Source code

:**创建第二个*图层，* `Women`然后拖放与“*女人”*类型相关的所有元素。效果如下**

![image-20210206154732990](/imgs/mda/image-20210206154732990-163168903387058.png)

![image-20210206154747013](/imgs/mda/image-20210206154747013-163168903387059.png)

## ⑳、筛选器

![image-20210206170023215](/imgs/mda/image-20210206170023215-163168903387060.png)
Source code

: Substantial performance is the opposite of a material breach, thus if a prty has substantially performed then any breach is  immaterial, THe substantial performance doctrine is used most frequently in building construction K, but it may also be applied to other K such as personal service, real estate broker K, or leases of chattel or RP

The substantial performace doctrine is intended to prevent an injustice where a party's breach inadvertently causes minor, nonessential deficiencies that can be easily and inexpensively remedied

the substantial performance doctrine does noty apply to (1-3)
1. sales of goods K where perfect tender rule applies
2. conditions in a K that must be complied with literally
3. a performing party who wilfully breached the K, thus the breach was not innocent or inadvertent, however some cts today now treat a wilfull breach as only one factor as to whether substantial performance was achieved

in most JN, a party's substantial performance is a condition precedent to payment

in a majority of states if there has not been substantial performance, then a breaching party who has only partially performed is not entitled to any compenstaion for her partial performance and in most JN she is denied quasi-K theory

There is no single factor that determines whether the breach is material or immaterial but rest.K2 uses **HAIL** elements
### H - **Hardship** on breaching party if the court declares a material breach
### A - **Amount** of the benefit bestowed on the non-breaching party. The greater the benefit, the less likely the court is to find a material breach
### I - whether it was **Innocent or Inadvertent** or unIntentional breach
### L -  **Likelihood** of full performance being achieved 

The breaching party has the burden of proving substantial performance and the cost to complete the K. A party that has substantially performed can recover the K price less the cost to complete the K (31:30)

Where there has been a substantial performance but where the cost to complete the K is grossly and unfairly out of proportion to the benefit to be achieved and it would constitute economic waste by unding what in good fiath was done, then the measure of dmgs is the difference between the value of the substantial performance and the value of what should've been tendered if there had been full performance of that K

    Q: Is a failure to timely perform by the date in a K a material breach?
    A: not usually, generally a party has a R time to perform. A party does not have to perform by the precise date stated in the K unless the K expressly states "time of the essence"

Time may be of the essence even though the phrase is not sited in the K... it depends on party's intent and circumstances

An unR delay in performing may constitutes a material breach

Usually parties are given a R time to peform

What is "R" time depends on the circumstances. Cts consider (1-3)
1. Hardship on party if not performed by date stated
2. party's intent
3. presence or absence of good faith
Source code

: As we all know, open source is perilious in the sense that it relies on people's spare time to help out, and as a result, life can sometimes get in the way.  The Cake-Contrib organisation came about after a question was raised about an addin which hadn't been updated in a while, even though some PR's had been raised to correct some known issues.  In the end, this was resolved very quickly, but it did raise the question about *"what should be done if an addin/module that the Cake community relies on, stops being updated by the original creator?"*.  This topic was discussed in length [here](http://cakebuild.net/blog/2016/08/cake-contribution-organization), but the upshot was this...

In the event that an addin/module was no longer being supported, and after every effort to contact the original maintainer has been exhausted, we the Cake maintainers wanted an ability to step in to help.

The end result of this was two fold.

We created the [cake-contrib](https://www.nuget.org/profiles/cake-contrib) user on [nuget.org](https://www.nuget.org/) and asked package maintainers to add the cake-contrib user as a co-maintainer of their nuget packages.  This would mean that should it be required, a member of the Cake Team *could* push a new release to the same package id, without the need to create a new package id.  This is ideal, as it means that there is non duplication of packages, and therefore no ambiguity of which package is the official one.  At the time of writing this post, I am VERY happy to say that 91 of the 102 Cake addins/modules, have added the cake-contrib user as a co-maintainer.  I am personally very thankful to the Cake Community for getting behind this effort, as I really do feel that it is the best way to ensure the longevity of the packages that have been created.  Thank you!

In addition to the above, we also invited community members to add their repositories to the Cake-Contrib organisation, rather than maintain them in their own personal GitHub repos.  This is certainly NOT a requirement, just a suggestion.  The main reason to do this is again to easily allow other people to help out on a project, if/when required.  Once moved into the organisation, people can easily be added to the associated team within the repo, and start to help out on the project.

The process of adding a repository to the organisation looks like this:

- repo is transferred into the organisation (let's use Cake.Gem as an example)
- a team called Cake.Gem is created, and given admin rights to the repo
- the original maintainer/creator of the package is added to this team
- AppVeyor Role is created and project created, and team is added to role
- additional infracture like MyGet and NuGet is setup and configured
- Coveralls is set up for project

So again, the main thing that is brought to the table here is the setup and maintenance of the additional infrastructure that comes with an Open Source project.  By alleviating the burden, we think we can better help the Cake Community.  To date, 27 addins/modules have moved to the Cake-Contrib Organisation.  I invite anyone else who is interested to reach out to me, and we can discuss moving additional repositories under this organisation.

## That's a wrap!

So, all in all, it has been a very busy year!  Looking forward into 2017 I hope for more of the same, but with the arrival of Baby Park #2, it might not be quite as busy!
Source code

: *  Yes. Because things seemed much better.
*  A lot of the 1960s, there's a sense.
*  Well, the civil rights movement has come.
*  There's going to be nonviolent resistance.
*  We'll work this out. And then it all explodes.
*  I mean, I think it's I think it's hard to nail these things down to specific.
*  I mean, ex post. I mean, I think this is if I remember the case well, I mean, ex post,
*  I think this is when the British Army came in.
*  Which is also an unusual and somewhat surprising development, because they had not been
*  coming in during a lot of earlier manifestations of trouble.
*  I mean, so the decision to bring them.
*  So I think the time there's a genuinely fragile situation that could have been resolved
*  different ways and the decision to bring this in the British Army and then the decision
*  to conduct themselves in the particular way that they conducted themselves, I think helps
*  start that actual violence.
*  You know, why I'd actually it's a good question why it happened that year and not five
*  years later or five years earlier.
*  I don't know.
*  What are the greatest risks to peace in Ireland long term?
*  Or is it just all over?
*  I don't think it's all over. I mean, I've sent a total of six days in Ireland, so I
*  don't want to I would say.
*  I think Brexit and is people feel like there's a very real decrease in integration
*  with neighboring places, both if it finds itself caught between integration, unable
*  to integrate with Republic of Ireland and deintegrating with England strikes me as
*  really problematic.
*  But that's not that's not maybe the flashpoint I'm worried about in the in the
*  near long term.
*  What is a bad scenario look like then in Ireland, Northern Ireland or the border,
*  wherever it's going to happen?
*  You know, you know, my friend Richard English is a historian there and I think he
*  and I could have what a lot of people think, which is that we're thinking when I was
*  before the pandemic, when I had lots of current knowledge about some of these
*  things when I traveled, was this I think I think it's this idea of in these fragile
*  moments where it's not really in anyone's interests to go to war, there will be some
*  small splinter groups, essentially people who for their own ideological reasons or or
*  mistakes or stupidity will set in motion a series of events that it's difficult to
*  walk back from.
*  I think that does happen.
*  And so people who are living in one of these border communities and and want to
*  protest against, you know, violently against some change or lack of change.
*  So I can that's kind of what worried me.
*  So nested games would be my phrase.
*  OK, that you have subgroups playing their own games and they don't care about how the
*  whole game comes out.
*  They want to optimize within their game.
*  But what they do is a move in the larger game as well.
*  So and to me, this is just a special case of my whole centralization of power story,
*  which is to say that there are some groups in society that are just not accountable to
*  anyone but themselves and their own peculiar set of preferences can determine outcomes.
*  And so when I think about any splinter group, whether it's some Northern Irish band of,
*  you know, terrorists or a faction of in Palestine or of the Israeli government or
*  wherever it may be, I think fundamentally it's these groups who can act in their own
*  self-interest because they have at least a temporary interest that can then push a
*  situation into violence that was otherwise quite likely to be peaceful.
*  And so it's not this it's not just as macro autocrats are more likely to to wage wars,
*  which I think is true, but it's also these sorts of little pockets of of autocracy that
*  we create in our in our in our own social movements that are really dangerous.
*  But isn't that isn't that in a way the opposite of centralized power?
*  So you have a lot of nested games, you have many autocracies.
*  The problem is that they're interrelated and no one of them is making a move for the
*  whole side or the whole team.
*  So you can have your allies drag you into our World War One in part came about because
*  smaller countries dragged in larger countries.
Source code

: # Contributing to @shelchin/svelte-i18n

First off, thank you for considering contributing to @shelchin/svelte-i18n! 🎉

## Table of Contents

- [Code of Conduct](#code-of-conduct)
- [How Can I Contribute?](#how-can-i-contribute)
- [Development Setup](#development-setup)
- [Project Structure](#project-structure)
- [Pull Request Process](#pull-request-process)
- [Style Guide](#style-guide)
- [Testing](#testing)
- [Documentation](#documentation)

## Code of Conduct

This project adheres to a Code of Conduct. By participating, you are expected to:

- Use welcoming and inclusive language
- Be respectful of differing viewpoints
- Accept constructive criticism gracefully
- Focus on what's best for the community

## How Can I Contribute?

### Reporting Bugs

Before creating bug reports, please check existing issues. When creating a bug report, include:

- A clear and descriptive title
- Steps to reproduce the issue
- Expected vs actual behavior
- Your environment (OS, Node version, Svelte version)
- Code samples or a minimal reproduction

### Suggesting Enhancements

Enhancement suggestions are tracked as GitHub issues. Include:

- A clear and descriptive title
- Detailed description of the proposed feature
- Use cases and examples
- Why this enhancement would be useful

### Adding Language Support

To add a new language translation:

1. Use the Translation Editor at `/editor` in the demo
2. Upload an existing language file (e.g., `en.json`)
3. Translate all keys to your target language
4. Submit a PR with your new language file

Exercise directions: Send back the lines of the records word for word, from the very first through the line containing "chattel or RP".

The answer:
Source code

:**创建第二个*图层，* `Women`然后拖放与“*女人”*类型相关的所有元素。效果如下**

![image-20210206154732990](/imgs/mda/image-20210206154732990-163168903387058.png)

![image-20210206154747013](/imgs/mda/image-20210206154747013-163168903387059.png)

## ⑳、筛选器

![image-20210206170023215](/imgs/mda/image-20210206170023215-163168903387060.png)
Source code

: Substantial performance is the opposite of a material breach, thus if a prty has substantially performed then any breach is  immaterial, THe substantial performance doctrine is used most frequently in building construction K, but it may also be applied to other K such as personal service, real estate broker K, or leases of chattel or RP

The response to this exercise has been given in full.